_What is needed_
Count the lines in the dataset items below that contain the string "heart". Reply with the number only.

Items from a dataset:
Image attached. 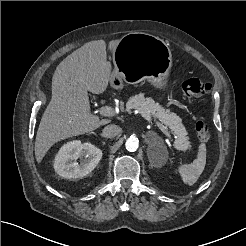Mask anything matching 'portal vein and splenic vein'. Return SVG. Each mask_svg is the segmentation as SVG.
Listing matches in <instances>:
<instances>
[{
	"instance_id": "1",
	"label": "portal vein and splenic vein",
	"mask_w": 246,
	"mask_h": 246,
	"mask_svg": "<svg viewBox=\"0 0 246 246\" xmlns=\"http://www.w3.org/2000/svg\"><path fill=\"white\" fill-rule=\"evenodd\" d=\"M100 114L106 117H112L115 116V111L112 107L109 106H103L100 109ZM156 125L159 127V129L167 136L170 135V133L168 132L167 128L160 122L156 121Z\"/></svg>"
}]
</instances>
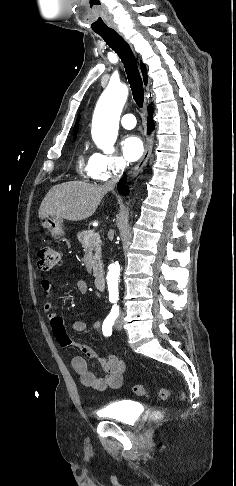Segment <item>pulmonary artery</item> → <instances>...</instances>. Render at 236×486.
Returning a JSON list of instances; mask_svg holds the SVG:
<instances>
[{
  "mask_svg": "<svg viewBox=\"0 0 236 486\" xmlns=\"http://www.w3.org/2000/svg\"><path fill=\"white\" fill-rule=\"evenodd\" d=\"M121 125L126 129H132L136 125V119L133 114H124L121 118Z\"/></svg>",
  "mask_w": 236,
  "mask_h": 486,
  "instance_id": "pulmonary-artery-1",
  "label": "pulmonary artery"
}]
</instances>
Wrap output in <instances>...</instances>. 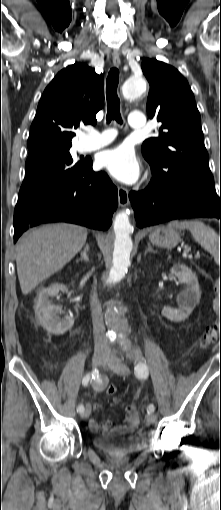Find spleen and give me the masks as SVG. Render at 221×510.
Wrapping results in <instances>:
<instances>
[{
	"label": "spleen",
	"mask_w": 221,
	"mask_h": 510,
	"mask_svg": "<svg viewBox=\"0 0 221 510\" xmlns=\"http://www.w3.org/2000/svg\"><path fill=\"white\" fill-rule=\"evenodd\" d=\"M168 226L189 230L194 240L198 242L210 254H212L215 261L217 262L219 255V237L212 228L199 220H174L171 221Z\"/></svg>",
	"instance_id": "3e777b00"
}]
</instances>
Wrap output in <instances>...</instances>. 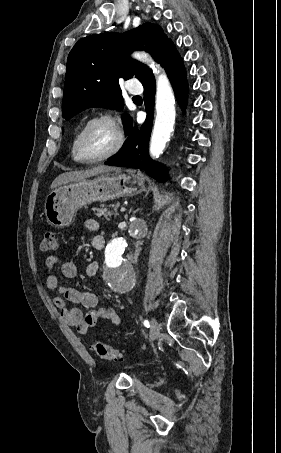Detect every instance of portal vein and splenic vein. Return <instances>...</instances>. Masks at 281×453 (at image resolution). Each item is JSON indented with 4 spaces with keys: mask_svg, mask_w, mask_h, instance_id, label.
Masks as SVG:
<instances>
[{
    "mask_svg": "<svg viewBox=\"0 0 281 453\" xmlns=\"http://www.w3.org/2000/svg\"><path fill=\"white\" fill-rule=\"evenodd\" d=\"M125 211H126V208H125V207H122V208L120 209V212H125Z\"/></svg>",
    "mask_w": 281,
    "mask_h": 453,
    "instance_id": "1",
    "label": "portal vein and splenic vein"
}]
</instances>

---

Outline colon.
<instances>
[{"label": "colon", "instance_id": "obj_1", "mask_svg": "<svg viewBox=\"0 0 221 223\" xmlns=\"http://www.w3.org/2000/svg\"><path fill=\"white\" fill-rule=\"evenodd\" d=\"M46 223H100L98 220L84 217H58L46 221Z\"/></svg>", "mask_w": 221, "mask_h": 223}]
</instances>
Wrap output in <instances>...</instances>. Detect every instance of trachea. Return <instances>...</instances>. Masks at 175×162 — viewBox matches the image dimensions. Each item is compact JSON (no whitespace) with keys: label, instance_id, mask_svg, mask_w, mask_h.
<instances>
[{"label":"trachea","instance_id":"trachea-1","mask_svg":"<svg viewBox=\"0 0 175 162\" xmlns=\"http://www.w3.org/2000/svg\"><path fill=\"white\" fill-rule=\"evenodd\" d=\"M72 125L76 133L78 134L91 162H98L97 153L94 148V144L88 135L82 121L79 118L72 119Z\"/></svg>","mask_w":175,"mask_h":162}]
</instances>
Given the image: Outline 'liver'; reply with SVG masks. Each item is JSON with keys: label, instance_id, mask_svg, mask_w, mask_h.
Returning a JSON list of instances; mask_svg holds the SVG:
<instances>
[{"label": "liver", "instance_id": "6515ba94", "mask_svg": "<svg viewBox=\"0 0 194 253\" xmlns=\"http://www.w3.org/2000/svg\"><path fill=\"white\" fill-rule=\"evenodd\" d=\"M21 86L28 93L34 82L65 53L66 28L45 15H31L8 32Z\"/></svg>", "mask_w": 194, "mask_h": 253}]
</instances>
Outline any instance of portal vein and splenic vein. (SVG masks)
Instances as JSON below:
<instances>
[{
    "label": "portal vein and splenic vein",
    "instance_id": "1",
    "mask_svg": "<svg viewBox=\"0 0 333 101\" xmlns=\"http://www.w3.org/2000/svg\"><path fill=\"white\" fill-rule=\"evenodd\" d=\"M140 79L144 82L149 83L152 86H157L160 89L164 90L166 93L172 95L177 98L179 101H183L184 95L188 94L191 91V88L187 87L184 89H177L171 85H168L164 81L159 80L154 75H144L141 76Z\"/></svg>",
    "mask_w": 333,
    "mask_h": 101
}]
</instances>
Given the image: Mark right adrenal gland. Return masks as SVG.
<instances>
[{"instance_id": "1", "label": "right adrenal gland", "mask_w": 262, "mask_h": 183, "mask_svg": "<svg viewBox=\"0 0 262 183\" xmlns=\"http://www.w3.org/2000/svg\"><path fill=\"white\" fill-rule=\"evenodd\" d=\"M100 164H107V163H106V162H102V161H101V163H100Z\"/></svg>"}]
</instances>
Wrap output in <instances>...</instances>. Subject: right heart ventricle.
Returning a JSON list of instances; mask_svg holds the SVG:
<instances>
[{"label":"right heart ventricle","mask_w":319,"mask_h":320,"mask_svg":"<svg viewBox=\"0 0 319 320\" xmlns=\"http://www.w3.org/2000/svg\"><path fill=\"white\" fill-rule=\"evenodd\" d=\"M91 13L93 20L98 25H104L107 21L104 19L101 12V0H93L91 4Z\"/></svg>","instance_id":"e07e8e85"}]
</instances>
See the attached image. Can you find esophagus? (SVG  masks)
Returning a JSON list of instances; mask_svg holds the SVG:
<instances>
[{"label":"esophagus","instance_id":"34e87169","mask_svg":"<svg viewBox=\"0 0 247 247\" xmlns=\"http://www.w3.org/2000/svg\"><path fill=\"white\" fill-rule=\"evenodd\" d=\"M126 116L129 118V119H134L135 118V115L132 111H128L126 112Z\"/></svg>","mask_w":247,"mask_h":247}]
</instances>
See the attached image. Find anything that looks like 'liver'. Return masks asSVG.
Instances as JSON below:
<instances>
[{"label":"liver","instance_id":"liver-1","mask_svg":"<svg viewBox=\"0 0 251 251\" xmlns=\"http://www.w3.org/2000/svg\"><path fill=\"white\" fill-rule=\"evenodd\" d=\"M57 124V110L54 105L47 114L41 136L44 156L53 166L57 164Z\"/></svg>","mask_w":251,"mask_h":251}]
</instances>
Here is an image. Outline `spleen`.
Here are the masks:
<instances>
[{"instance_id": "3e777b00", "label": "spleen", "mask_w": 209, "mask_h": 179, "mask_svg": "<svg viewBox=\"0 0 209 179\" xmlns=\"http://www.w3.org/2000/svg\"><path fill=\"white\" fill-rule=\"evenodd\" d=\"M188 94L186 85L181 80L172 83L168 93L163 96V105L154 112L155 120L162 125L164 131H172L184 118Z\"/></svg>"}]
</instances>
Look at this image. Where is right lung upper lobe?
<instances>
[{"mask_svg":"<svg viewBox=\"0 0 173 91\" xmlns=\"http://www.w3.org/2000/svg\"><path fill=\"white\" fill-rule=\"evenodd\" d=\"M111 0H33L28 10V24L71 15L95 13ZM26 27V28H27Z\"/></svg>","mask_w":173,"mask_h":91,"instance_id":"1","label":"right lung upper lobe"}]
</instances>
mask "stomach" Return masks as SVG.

_Correct output_
2